Please answer this question :-

What is the frequency of a photon emitted during a transition from n=5 state to n=2 state in the hydrogen atom ? Which region of the spectrum does this trasition correspond to ? [ RH= 2.18 X 10^-18 J }

Thank You....
^_^

Answers

Answered by Anonymous
1

HELLO

GOOD MORNING

HERE'S UR ANS....

Use Rydberg's formula, Which is,

1/∆ = RH(1/n1^2-n2^2)z^2

∆(lambda) = which is the wavelength of the photon emitted.

Where RH is Rydberg's constant = 1.097 x 10^7 m^-1

n^1 = lower energy state, i.e 2 in this question.

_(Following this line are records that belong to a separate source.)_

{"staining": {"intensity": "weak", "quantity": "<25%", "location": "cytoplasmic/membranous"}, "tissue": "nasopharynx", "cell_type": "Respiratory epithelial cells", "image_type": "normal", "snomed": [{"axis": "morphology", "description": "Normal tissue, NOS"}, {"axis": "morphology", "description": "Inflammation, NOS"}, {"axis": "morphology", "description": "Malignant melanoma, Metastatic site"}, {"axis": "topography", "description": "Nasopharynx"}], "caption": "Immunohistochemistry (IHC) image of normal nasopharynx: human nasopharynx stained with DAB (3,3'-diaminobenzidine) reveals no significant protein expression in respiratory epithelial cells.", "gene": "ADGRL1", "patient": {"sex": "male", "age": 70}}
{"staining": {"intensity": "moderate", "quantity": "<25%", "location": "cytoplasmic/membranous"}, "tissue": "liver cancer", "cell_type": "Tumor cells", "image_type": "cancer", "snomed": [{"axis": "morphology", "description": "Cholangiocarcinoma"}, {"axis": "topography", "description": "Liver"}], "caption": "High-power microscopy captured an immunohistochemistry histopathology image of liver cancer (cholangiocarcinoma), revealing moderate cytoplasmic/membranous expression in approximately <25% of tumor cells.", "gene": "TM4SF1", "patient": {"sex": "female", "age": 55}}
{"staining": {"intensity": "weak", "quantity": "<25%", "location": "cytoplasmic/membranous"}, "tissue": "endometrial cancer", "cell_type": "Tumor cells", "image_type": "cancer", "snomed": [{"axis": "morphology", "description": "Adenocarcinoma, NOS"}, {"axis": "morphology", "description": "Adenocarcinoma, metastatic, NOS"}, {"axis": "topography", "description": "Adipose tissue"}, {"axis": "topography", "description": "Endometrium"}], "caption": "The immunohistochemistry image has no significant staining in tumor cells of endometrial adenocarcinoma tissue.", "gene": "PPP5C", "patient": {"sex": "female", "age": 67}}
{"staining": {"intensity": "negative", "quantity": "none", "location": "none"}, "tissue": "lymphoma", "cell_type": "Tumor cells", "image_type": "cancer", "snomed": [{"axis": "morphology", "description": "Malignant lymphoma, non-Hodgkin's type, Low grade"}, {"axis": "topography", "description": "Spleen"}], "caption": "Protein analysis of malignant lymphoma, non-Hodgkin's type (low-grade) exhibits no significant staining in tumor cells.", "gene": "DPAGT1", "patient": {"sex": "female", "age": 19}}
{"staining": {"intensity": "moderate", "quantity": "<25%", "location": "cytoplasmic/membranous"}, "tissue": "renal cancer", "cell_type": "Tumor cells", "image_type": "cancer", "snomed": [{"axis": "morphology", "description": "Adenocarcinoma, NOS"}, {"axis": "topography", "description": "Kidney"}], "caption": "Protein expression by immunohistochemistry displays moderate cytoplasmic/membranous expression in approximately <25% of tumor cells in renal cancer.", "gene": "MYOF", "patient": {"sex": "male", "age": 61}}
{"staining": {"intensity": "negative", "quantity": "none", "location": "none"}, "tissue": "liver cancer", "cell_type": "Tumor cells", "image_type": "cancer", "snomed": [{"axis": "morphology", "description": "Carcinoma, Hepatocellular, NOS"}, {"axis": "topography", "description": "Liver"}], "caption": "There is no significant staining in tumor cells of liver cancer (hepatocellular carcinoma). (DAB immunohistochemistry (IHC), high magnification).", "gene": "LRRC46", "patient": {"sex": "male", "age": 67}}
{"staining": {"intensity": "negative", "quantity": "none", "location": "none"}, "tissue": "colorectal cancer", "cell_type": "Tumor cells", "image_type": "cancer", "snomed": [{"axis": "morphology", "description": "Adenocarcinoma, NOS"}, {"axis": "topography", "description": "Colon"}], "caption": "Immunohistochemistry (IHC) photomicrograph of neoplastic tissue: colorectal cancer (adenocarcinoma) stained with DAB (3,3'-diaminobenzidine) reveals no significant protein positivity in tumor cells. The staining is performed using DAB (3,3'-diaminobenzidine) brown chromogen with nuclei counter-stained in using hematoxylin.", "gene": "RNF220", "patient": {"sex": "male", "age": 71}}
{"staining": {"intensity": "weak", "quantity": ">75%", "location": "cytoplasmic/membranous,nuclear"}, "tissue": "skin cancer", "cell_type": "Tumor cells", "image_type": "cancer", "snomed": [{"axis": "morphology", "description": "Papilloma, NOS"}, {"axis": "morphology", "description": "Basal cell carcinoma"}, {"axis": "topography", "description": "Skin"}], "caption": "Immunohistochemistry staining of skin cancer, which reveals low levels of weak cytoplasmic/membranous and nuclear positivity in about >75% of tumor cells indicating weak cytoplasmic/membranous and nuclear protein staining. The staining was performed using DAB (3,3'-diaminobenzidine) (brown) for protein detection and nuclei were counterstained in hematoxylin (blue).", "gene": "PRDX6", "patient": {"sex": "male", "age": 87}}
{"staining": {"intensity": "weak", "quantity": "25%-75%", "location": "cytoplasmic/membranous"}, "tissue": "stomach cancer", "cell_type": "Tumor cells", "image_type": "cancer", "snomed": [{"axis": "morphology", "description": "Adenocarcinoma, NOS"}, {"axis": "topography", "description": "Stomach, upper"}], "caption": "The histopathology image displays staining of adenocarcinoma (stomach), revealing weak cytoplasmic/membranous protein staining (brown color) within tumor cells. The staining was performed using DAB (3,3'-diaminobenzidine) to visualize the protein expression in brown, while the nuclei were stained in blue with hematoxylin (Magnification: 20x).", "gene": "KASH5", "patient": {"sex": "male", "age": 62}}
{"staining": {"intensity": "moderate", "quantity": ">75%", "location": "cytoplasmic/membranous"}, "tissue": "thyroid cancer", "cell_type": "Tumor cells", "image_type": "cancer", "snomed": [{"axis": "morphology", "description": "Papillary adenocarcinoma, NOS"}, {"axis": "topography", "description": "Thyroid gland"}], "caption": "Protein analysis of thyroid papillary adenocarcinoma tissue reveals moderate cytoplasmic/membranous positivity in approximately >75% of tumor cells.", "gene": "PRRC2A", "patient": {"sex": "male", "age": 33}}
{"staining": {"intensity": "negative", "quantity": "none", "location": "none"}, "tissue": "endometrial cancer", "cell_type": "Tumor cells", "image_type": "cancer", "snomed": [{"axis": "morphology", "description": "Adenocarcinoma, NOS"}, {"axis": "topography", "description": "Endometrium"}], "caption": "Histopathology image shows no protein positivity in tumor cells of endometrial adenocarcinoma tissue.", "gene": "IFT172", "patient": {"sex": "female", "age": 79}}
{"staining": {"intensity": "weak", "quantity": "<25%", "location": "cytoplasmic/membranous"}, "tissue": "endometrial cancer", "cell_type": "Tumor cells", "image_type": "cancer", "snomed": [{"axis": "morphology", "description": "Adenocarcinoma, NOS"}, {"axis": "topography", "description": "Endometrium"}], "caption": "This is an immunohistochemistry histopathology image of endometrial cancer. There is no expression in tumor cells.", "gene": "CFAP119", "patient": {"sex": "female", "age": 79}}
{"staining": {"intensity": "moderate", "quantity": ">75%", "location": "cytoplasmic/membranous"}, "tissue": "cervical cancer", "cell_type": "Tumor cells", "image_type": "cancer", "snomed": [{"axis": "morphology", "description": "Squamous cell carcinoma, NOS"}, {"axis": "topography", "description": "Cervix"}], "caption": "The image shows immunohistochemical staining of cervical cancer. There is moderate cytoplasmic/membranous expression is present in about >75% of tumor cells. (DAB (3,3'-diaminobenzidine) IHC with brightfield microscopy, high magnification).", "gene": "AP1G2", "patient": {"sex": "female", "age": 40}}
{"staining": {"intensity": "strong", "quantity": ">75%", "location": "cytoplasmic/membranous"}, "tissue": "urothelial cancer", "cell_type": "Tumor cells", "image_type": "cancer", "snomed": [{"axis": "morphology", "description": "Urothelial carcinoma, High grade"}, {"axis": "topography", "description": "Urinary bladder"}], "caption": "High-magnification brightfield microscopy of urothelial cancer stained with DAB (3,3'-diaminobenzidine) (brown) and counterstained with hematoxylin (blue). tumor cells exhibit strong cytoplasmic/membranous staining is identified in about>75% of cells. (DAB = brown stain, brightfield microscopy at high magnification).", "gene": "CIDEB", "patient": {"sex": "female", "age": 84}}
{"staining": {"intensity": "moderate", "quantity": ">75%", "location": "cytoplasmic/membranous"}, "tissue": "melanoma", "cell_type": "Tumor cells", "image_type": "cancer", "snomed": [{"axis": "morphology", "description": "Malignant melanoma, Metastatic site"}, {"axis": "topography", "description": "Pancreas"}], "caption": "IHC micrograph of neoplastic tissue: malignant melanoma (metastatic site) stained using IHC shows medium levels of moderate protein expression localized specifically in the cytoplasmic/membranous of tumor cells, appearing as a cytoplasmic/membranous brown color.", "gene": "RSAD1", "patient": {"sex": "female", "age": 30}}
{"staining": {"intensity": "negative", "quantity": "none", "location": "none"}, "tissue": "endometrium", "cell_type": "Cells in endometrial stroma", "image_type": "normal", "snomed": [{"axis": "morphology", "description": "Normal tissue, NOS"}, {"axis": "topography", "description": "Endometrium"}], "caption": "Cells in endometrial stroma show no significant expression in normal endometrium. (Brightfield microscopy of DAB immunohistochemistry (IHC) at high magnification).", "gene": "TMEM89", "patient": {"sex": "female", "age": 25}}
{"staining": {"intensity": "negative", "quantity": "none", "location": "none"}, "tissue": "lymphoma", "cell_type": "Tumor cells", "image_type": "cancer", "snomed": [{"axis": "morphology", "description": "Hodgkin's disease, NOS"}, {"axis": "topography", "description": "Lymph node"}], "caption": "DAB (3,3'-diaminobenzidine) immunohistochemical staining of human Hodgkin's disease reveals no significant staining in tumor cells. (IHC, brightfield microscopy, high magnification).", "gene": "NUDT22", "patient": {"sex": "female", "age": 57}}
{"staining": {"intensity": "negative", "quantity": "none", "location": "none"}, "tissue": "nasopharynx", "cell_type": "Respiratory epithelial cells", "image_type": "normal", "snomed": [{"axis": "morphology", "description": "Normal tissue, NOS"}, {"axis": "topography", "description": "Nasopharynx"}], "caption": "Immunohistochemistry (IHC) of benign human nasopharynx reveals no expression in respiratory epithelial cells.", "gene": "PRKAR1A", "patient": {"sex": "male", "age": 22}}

n^2 = higher energy state, i.e 5

Z = atomic number, here Z for hydrogen is 1

On substituting the given values we get,

1/∆ = 1.097 x 10^7(1/2^2–1/5^2)1^2

1/∆ = 1.097x 10^7(1/4–1/25)

1/∆ = 1.097 x 10^7(0.21)

1/∆ = 0.23 x 10^7

On doing reciprocal we get ∆(lambda), i.e the wavelength of the emitted photon.

∆= 4.347 x 10^-7 m

But we require its frequency,

Therefore, frequency = c/∆

(c= speed of light)

3x10^8/4.347x10^-7 = 0.69 x 10^15

Therefore, frequency= 0.69 x 10^15


Anonymous: my pleasure ;)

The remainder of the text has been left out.